> _Work required_
Word for word, write the lines below out again, with no pictures.
[[ Provided records, beginning ]]
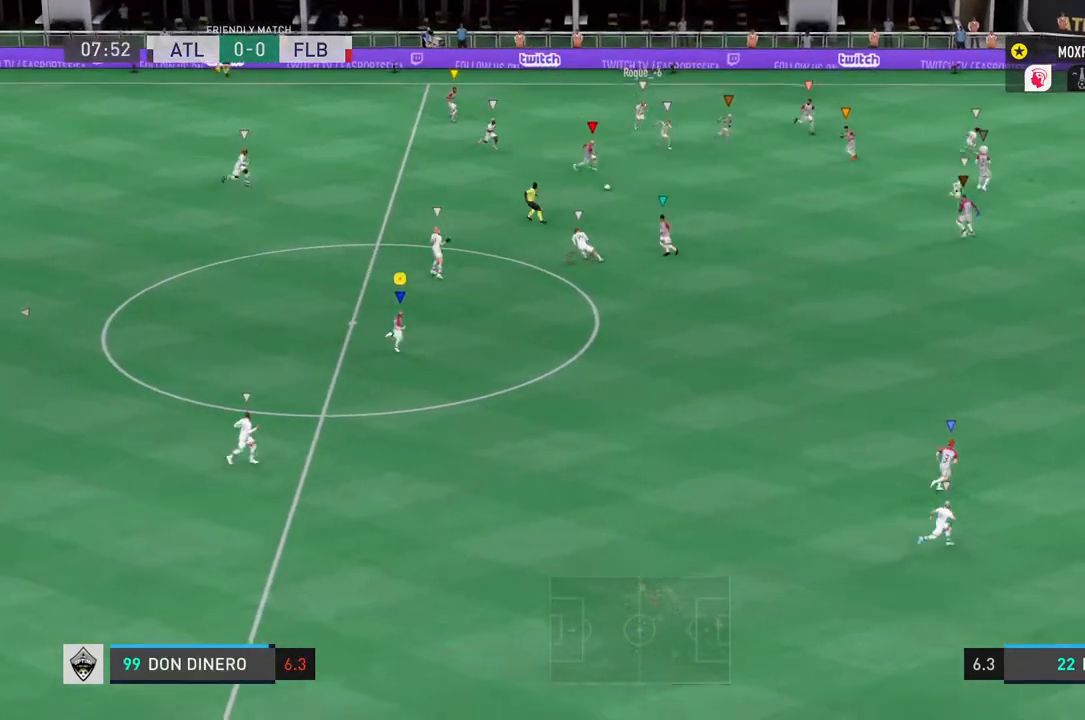
{"buttons": ["L2"], "left_stick": "up", "right_stick": "center", "events": [[16, "R2", "down"], [333, "left_stick", "up"], [383, "R2", "up"], [417, "L2", "down"]]}
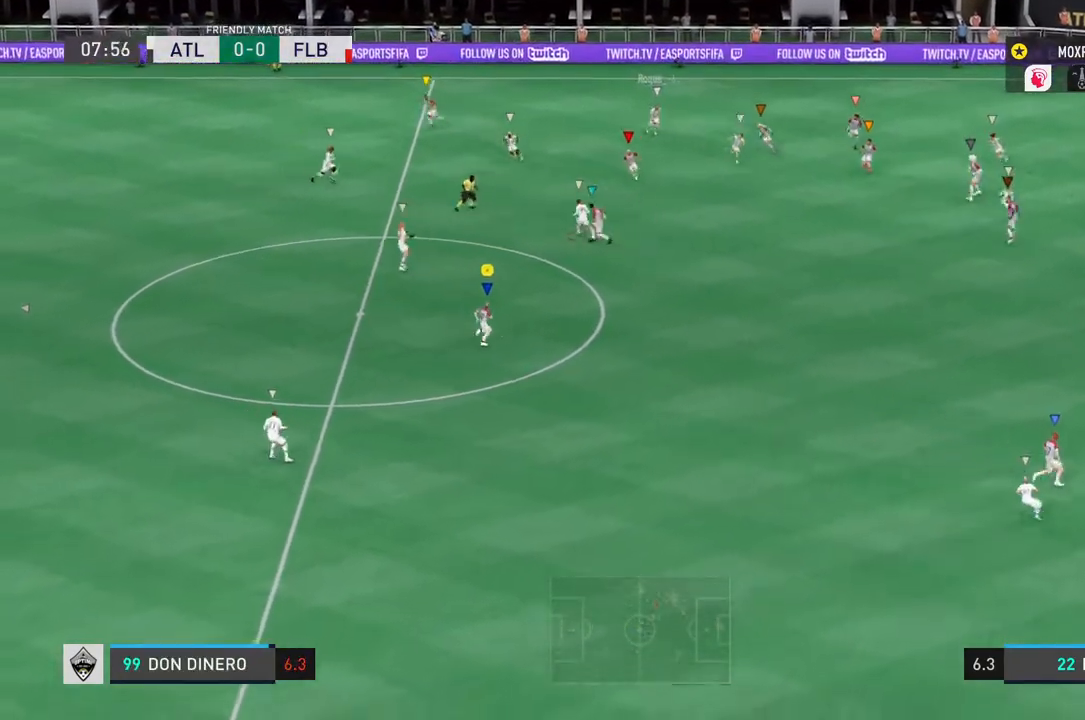
{"buttons": ["L2", "R2"], "left_stick": "left", "right_stick": "center", "events": [[17, "R2", "down"], [100, "left_stick", "up-left"], [501, "left_stick", "left"]]}
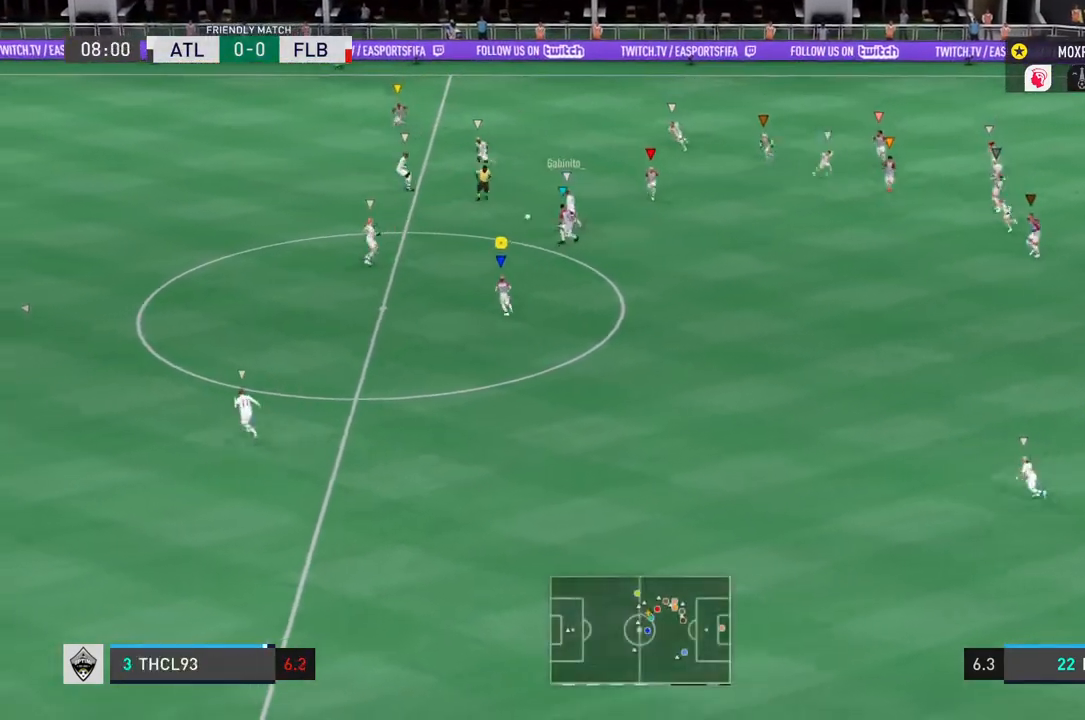
{"buttons": ["L2", "R2"], "left_stick": "left", "right_stick": "center", "events": []}
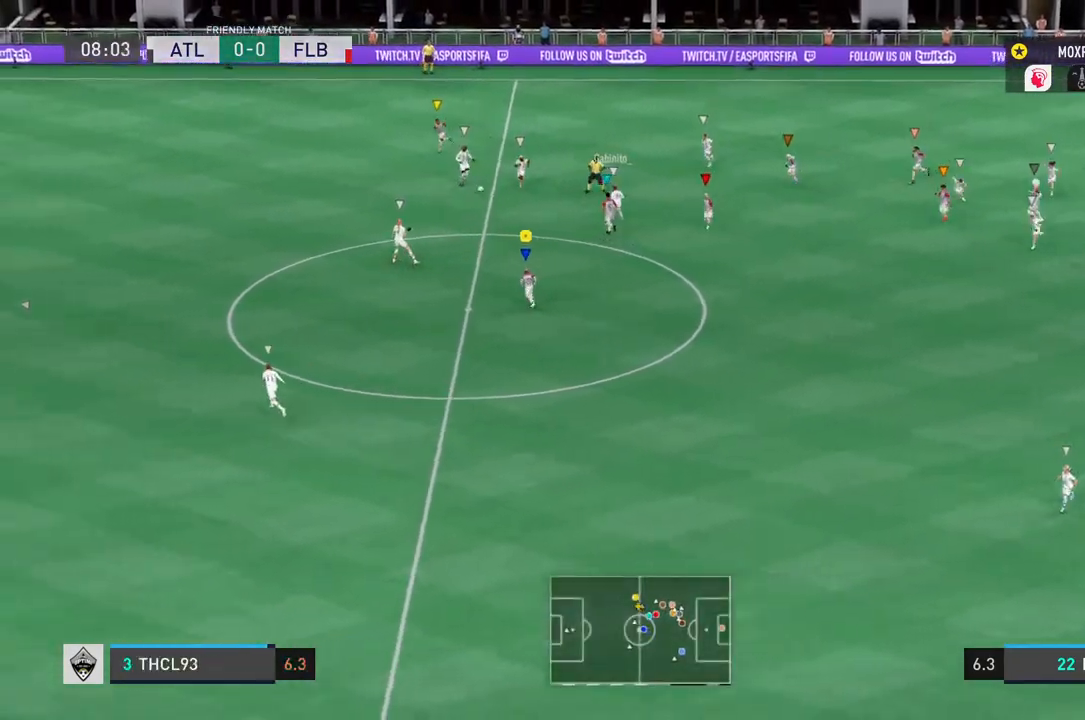
{"buttons": [], "left_stick": "center", "right_stick": "center", "events": [[200, "L2", "up"], [484, "left_stick", "center"], [501, "R2", "up"]]}
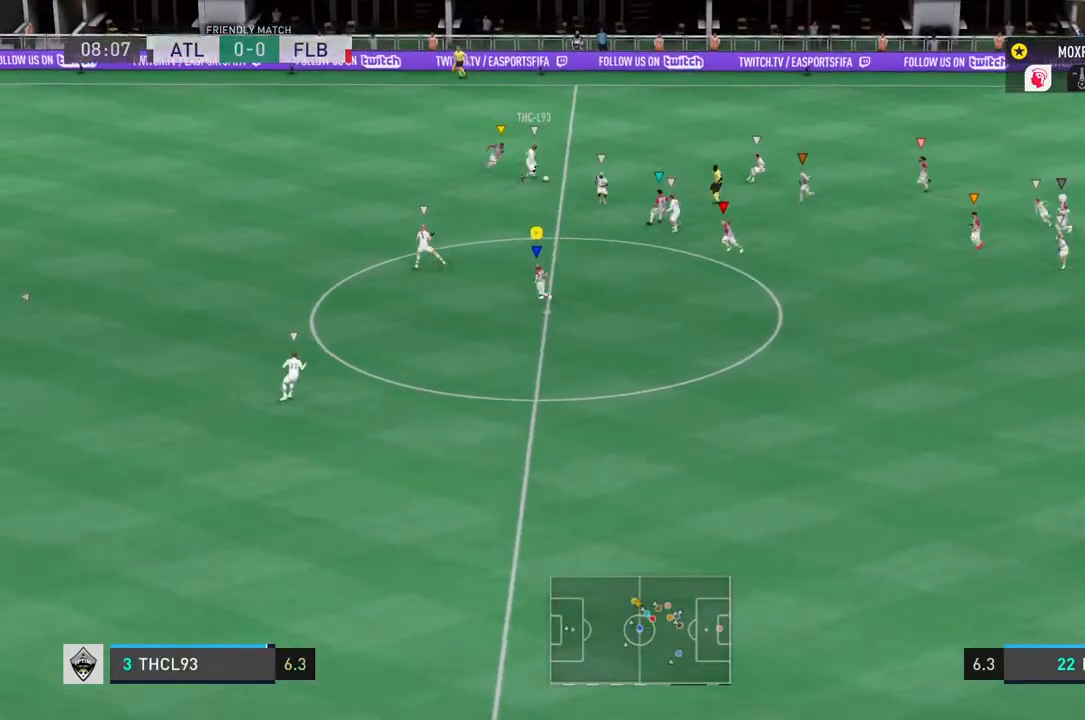
{"buttons": [], "left_stick": "down", "right_stick": "center", "events": [[117, "left_stick", "left"], [317, "left_stick", "down"]]}
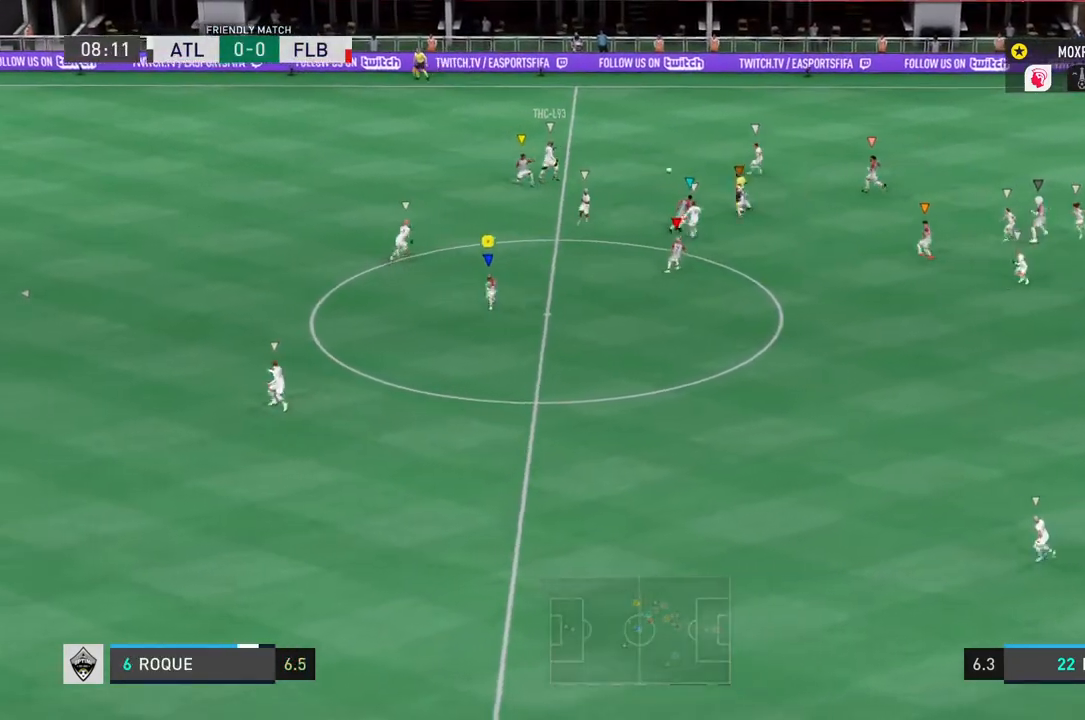
{"buttons": ["R2"], "left_stick": "down", "right_stick": "center", "events": [[200, "R2", "down"]]}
[[ Provided records, end ]]
> _Task output_
{"buttons": ["L2"], "left_stick": "up", "right_stick": "center", "events": [[16, "R2", "down"], [333, "left_stick", "up"], [383, "R2", "up"], [417, "L2", "down"]]}
{"buttons": ["L2", "R2"], "left_stick": "left", "right_stick": "center", "events": [[17, "R2", "down"], [100, "left_stick", "up-left"], [501, "left_stick", "left"]]}
{"buttons": ["L2", "R2"], "left_stick": "left", "right_stick": "center", "events": []}
{"buttons": [], "left_stick": "center", "right_stick": "center", "events": [[200, "L2", "up"], [484, "left_stick", "center"], [501, "R2", "up"]]}
{"buttons": [], "left_stick": "down", "right_stick": "center", "events": [[117, "left_stick", "left"], [317, "left_stick", "down"]]}
{"buttons": ["R2"], "left_stick": "down", "right_stick": "center", "events": [[200, "R2", "down"]]}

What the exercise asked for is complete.